── Quoted passage ──

[antlr-interest] Re: Semantic predicates that aren't & hoisting
John D. Mitchell
johnm-antlr at non.net
Fri Mar 11 12:48:01 PST 2005
>>>>> "David" == David Jung <jungdl at ornl.gov> writes:
[...]
>> Well, if you're going that far, why not go whole hog to e.g., Lisp or
>> even a pure functional language? You'll get a much cleaner, more
>> consistent, and (mostly likely) a more powerful solution.
> The language has some functional features already - functions can be
> marked 'pure' which disallows side-effects. That also means that pure
> functions with const args can be computed at compile time and result in
> further const values. Types, being first-class values, are just literals
> assigned to variables. If the variables are const then static type
> checking can be performed on the type, otherwise the types are dynamic
> (but everything is still strongly typed - with the exception of the 'any'
> type). Hence, pure functions that operate on types and are called with
> const types in initializers allow something like Java/C++
> generics/templates (strong, static, parameterized types). If such a
> function isn't pure then the type is dynamically generated instead (using
> java.lang.reflect).
Ah, the kitchen sink approach. :-? :-)
[...]
> program : expr EOF ; expr : ifExpr | addExpr ; ifExpr : "if" expr "then"
> expr ; addExpr : condExpr ( (PLUS | MINUS) expr )? ; condExpr: callExpr (
> GTHAN expr )? ; callExpr : primaryExpr ( LPAREN RPAREN )? ; primaryExpr :
> exprList | constant | IDENT ; exprList : LCURLY ( exprListOrStmt )*
> RCURLY ; exprListOrStmt : (RCURLY)=>exprList | expr SEMI ;
The syntactic predicate doesn't make sense -- it should be LCURLY, right?
The use of RCURLY will never match the (well-formed) input and so the
recursive match of exprList is forced to go through the *second*
alternative (which requires the semi at the end).

───
── Dataset content ──

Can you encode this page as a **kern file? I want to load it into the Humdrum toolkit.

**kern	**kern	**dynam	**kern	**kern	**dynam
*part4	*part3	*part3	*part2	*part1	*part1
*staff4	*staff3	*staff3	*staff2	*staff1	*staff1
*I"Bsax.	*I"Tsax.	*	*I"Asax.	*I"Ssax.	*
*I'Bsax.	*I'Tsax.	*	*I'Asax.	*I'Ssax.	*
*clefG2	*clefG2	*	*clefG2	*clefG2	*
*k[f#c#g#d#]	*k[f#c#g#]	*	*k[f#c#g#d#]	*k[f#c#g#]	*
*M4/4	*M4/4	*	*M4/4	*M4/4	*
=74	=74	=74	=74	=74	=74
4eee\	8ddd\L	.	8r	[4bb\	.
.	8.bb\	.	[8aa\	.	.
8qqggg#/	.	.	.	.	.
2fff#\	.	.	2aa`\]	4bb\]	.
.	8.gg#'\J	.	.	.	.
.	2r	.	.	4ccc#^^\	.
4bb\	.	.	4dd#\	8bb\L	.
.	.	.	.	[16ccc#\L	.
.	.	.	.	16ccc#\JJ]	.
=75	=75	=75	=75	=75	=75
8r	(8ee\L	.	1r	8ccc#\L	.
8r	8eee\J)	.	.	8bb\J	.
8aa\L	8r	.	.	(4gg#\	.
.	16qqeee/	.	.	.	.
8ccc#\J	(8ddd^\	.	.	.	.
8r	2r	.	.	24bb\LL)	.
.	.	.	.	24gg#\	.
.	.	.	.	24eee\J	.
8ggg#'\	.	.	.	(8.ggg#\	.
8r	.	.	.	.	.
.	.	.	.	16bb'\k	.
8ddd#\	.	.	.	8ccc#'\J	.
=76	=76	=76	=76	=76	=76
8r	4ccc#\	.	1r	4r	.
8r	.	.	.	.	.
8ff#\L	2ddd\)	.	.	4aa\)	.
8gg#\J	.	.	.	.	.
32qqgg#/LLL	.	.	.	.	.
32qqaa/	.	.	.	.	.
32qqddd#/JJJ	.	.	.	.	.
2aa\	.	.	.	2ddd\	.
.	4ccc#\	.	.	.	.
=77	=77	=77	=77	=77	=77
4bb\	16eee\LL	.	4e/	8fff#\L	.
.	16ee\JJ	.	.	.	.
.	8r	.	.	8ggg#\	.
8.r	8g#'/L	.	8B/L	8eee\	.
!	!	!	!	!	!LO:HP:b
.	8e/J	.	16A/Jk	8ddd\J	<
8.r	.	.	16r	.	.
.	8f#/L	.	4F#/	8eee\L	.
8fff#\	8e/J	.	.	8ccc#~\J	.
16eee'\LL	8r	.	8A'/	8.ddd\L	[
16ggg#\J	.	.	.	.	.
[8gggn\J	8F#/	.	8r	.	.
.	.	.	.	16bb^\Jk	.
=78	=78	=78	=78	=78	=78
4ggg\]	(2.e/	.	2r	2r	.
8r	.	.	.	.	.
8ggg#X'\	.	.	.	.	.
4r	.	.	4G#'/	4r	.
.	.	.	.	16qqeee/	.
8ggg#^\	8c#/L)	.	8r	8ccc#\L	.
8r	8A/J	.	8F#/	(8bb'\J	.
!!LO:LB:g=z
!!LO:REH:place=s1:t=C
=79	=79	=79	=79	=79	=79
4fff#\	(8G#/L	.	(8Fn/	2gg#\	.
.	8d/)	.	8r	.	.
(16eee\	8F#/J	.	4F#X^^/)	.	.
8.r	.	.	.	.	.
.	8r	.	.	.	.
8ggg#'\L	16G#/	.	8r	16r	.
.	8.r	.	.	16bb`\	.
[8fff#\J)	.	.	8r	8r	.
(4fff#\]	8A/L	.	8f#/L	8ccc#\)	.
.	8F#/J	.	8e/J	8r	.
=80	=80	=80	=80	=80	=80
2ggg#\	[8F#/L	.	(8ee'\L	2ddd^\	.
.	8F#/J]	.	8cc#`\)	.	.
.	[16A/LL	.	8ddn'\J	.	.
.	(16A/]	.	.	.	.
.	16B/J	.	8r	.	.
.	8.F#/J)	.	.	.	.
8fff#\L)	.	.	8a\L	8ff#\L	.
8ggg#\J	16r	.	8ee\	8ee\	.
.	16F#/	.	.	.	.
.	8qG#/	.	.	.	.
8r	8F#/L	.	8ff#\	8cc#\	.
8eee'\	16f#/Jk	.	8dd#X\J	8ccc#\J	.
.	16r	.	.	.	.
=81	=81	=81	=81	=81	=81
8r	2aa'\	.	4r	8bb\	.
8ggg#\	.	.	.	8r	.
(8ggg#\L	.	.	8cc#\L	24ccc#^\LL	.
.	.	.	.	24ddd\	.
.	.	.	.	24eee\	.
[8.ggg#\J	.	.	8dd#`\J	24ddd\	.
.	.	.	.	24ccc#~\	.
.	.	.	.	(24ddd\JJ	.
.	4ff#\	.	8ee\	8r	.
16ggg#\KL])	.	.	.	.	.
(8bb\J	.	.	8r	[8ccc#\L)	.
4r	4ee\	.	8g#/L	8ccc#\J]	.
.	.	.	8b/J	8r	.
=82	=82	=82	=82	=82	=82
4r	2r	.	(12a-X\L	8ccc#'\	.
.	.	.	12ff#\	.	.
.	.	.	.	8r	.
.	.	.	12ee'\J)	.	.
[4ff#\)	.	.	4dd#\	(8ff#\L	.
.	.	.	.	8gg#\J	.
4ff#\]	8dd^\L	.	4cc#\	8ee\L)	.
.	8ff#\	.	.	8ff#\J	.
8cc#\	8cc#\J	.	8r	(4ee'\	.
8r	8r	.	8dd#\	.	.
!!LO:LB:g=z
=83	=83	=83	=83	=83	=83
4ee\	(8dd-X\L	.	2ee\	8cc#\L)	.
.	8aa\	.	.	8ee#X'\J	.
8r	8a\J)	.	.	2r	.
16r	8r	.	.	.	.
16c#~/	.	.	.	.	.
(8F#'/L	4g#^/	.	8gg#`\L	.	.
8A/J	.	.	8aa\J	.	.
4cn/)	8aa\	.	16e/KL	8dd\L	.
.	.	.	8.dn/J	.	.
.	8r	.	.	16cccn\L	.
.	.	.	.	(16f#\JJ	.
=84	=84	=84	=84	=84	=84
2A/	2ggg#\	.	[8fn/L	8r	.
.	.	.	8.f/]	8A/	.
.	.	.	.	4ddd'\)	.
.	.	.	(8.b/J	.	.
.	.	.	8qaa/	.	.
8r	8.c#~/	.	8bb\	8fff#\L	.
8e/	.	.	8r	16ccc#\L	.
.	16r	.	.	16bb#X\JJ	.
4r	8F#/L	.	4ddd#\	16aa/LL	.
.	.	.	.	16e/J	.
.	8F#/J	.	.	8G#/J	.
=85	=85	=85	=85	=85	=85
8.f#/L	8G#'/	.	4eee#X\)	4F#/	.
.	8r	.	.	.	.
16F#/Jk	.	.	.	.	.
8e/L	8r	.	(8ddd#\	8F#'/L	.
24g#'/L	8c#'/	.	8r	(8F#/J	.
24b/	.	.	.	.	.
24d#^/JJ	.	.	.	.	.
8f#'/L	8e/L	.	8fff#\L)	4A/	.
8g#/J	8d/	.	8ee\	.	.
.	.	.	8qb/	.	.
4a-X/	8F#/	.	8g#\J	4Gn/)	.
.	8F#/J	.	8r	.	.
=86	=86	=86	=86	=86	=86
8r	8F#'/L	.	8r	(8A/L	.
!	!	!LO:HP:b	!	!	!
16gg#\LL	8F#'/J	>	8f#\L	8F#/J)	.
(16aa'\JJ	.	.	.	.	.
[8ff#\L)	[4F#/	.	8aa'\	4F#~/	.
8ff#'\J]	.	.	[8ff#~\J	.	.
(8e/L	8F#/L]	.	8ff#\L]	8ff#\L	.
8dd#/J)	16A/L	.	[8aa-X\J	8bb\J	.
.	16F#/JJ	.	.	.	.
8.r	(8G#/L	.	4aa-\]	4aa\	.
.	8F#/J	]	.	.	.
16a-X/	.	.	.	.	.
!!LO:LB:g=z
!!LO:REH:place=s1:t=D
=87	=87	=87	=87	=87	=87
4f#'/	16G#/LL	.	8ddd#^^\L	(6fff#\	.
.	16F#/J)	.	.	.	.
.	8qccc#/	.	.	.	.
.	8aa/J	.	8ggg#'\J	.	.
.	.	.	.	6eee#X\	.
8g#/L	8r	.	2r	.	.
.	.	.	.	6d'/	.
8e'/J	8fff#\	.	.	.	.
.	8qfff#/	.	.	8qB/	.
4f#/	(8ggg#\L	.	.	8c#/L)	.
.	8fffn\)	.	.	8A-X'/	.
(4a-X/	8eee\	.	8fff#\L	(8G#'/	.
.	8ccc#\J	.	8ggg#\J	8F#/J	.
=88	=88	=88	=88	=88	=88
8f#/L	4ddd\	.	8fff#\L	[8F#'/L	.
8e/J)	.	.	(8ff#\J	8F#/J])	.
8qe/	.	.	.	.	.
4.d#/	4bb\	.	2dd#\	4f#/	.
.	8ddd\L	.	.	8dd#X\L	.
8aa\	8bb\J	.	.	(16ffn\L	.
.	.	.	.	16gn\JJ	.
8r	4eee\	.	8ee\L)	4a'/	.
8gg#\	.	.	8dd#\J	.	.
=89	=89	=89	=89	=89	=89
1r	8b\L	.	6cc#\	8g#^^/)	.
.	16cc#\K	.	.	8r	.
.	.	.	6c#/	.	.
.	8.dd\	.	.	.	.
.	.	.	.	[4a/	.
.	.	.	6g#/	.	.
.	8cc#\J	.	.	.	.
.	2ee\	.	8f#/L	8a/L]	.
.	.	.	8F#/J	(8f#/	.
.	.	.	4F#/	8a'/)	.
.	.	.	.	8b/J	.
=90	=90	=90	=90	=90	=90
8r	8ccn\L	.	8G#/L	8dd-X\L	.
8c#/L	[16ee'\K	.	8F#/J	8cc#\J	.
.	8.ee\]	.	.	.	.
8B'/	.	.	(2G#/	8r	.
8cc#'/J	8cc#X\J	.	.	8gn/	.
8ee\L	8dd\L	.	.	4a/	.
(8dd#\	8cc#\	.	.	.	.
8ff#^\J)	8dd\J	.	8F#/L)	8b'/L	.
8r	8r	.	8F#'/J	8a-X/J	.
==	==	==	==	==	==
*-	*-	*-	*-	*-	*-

───

**Exercise:** Write down the part of the mailing-list post that begins at the words "Ah, the kitchen" and stops after the words "at the end).". The records have nothing to do with the text.

**Finished task:**
Ah, the kitchen sink approach. :-? :-)
[...]
> program : expr EOF ; expr : ifExpr | addExpr ; ifExpr : "if" expr "then"
> expr ; addExpr : condExpr ( (PLUS | MINUS) expr )? ; condExpr: callExpr (
> GTHAN expr )? ; callExpr : primaryExpr ( LPAREN RPAREN )? ; primaryExpr :
> exprList | constant | IDENT ; exprList : LCURLY ( exprListOrStmt )*
> RCURLY ; exprListOrStmt : (RCURLY)=>exprList | expr SEMI ;
The syntactic predicate doesn't make sense -- it should be LCURLY, right?
The use of RCURLY will never match the (well-formed) input and so the
recursive match of exprList is forced to go through the *second*
alternative (which requires the semi at the end).